II. Die Klage ist auch begründet. Das zwischen den Parteien bestehende Arbeitsverhältnis ist weder durch Befristung noch infolge der Nichtverlängerungsmitteilung vom 8. 9. 1993 zum 15. 8. 1994 beendet worden.

1. Die im letzten Arbeitsvertrag der Parteien vereinbarte Befristung ist schon wegen Verletzung der Beteiligungsrechte des zuständigen Personalrats unwirksam. Nach § 72 I 1 Nr. 1 und S. 2 des NWPersVG hat der Personalrat unter anderem bei der Befristung von Arbeitsverhältnissen nicht oder nicht überwiegend künstlerisch tätiger Mitarbeiter mitzubestimmen. Zu diesem Personenkreis gehört der Kl. Eine Beteiligung des zuständigen Personalrats ist vor Abschluß des letzten befristeten Arbeitsverhältnisses unterblieben. Die Verletzung dieses Mitbestimmungsrechts führt nach der st. Rspr. des Senats (BAGE 76, 234 (243) = NZA 1994, 1099 = AP Nr. 9 zu § 72 NWPersVG mit zust. Anm. Plander) stets zur Unwirksamkeit der Befristung. Auf das Fehlen eines sachlichen Grundes kommt es nicht an.

━━━━━━━━━━

Nennen Sie sämtliche Fundstellen, die der Urteilsauszug für die ständige Rechtsprechung des Senats angibt.

(Daten zu räumlichen Beziehungen)

━━━━━━━━━━

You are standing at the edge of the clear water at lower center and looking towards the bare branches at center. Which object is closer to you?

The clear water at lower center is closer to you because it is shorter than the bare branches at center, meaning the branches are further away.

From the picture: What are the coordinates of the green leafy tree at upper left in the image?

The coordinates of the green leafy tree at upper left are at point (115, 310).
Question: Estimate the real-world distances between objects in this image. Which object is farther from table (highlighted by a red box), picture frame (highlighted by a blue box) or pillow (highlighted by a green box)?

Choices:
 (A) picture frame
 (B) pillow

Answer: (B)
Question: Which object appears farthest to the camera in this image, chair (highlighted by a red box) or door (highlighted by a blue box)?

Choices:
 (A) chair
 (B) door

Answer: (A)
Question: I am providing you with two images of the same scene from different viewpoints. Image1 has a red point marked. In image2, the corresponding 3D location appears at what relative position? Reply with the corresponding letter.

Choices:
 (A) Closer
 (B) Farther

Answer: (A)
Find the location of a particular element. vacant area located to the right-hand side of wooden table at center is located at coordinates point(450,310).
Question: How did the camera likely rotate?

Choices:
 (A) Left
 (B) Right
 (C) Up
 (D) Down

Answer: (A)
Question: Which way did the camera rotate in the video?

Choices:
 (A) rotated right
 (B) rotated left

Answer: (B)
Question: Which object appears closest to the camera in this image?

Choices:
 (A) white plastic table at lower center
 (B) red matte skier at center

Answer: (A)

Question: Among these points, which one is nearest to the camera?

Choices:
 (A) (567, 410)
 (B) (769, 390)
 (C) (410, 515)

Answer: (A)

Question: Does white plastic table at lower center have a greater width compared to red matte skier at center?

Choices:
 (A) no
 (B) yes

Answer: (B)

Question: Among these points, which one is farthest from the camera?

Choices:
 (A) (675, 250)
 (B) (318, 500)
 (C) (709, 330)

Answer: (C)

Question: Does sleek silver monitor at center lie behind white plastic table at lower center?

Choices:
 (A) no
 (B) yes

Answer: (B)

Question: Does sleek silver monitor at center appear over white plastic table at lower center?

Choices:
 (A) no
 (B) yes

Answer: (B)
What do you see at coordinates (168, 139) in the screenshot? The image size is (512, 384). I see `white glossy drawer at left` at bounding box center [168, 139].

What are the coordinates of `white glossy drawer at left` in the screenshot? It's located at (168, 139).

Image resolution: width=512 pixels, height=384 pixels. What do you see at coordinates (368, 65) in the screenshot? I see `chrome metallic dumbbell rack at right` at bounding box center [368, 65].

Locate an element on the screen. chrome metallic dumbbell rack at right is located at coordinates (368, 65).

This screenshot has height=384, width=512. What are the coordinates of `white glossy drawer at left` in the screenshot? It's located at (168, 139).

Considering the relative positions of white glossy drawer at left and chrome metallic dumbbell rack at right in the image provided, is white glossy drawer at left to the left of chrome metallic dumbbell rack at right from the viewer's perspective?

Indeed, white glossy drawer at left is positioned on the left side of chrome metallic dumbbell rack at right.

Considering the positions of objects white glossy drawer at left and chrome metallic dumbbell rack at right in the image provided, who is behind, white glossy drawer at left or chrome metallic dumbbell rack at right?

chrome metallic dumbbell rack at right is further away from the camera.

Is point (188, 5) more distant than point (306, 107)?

━━━━━━━━━━

RICHTIGE LÖSUNG: BAGE 76, 234 (243); NZA 1994, 1099; AP Nr. 9 zu § 72 NWPersVG mit zust. Anm. Plander